**** Provided material
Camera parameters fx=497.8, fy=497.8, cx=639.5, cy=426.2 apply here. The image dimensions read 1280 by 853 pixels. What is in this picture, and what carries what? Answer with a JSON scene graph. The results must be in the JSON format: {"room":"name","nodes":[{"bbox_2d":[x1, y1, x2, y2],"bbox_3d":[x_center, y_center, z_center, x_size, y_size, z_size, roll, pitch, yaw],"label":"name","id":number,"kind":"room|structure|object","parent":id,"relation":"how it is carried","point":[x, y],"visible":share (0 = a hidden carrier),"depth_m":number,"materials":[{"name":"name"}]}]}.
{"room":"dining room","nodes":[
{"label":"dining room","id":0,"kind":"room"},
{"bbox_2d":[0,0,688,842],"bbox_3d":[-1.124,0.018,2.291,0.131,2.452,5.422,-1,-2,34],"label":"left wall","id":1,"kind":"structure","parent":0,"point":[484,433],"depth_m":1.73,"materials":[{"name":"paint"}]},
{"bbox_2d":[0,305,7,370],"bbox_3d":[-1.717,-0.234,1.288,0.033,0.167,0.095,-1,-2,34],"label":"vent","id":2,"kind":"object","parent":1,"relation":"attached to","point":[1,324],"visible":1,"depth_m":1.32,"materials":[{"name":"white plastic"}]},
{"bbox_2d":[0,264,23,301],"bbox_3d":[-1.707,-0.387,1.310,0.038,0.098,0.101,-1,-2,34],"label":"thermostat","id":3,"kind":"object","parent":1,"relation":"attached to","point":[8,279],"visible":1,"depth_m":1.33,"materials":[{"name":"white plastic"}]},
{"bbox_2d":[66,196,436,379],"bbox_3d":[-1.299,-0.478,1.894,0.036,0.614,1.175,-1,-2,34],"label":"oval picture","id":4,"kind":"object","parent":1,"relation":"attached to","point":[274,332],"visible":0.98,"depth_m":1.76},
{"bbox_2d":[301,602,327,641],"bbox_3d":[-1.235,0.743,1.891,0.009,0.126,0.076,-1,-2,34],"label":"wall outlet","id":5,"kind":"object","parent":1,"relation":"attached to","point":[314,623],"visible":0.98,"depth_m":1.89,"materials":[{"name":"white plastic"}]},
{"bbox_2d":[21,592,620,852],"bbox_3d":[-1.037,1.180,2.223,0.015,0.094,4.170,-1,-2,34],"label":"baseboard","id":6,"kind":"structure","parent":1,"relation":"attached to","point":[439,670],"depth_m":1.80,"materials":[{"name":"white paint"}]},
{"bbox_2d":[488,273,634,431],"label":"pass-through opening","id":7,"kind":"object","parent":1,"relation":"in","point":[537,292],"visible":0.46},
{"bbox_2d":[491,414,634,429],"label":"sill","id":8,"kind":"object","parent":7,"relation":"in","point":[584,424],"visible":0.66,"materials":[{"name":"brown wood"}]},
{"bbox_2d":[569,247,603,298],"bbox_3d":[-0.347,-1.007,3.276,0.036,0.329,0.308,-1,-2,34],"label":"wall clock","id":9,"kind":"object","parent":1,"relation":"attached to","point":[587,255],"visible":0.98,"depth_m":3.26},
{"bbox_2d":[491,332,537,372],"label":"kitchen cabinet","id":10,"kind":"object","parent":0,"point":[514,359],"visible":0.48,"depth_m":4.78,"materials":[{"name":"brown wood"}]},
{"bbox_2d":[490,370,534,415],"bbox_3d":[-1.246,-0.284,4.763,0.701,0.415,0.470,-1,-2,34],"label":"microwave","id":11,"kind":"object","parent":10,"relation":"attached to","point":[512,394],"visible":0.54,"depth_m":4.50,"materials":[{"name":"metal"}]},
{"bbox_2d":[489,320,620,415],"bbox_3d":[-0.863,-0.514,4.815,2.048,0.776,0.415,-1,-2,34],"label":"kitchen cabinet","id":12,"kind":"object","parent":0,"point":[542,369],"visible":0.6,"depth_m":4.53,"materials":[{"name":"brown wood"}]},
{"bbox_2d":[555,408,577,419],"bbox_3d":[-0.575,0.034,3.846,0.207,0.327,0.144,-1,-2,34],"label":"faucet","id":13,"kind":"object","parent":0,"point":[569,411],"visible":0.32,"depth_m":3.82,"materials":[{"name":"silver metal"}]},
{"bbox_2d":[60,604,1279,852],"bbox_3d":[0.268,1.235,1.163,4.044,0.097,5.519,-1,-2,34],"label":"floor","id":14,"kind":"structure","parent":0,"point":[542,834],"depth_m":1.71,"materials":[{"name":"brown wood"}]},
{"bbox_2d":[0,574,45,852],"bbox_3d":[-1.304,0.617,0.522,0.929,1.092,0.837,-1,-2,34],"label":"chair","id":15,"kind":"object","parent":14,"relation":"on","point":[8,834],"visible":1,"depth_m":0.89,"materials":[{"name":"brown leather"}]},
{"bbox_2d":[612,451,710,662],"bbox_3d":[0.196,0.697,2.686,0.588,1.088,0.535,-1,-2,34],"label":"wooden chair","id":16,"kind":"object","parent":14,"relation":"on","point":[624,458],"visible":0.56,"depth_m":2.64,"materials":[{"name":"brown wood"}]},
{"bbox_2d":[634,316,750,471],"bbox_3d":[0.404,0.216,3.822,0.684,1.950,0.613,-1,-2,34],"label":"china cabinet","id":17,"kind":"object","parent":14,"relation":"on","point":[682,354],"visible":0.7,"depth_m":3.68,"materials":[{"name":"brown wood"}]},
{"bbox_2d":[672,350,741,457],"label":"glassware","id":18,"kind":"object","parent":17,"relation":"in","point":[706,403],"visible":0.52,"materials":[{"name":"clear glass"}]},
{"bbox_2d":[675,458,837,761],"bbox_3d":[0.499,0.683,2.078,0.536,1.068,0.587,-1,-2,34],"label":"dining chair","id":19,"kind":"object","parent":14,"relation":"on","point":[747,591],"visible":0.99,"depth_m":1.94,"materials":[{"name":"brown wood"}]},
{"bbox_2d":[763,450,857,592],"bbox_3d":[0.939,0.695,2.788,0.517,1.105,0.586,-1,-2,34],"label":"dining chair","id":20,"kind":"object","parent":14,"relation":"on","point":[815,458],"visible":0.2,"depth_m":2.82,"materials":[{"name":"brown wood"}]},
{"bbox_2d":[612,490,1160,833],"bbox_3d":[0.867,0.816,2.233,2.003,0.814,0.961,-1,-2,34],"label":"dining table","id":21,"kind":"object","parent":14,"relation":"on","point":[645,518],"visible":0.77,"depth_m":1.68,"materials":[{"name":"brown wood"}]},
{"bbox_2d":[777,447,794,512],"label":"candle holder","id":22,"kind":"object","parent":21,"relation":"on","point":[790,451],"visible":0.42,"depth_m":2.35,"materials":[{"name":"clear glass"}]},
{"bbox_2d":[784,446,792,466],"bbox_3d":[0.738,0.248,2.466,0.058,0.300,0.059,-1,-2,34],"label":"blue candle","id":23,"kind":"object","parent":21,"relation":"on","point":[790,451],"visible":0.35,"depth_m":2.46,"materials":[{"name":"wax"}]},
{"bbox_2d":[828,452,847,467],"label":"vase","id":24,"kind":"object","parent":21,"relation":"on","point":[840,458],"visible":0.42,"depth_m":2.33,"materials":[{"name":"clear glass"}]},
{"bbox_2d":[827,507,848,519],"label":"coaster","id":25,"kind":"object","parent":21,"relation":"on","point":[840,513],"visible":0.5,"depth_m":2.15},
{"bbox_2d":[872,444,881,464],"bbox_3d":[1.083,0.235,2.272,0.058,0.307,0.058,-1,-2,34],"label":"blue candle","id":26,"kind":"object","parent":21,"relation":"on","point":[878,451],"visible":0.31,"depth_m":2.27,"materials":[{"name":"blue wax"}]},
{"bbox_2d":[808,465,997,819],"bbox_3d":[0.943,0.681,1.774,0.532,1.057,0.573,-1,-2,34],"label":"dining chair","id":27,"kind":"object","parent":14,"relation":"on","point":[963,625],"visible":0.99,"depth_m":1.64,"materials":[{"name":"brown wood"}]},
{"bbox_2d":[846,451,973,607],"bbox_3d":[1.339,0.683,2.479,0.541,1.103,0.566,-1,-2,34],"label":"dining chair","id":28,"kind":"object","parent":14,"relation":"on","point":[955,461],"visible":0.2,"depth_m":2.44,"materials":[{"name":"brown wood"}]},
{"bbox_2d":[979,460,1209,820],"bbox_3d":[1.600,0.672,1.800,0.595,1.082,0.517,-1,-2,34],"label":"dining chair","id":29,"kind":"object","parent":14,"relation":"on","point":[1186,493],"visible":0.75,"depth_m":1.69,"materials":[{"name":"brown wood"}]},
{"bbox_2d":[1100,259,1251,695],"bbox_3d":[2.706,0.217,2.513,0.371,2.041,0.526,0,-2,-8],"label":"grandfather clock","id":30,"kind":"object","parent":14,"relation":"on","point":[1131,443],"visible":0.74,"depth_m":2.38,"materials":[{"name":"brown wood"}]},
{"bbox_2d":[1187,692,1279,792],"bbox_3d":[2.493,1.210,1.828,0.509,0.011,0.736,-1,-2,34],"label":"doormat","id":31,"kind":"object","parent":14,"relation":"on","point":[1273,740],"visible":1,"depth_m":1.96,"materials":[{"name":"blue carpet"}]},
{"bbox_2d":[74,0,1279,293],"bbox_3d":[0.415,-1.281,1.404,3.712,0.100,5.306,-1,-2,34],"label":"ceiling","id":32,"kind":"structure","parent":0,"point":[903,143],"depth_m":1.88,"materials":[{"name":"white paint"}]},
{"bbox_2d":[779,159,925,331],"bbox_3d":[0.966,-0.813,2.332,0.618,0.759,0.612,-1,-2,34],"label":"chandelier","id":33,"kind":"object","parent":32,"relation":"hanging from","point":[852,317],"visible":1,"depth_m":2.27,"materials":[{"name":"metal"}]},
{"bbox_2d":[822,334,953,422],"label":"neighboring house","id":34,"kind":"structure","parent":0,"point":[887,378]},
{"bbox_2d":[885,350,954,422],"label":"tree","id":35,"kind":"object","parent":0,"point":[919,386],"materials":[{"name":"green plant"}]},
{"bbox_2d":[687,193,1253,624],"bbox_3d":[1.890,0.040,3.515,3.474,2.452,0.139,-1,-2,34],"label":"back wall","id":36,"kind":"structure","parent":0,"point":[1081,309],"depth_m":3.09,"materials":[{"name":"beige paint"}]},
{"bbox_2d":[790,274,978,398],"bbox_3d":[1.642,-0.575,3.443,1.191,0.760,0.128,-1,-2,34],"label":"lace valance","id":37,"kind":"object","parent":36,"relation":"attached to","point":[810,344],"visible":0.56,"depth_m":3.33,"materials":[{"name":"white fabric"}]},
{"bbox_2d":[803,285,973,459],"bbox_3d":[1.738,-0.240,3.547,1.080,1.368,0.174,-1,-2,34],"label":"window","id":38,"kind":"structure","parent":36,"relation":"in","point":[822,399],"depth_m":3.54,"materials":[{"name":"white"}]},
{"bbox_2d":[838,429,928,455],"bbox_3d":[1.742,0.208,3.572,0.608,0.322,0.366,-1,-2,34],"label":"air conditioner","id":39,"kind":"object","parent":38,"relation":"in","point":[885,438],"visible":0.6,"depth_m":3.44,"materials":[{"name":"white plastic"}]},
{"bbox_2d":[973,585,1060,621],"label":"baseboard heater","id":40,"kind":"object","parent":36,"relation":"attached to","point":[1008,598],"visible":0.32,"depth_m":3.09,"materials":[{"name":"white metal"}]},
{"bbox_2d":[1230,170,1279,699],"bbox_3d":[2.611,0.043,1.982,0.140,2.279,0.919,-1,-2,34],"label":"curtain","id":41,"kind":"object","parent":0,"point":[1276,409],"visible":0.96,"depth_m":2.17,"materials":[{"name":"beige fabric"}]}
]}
********
■ **What is expected**:
Examine the data above and state how many of its lines contain the word "blue", with no further remarks.

■ **Exercise result**:
3